(Beginning of PROVIDED DATA)
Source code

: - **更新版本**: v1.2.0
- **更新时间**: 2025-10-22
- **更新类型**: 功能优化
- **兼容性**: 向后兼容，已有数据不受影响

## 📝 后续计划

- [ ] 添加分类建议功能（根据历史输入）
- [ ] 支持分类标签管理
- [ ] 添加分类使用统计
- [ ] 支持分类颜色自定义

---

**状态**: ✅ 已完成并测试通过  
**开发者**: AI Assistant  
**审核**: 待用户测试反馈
(End of PROVIDED DATA)
Rewrite the records with each "分类" changed to "类别" and everything else left the same.

Source code

: - **更新版本**: v1.2.0
- **更新时间**: 2025-10-22
- **更新类型**: 功能优化
- **兼容性**: 向后兼容，已有数据不受影响

## 📝 后续计划

- [ ] 添加类别建议功能（根据历史输入）
- [ ] 支持类别标签管理
- [ ] 添加类别使用统计
- [ ] 支持类别颜色自定义

---

**状态**: ✅ 已完成并测试通过  
**开发者**: AI Assistant  
**审核**: 待用户测试反馈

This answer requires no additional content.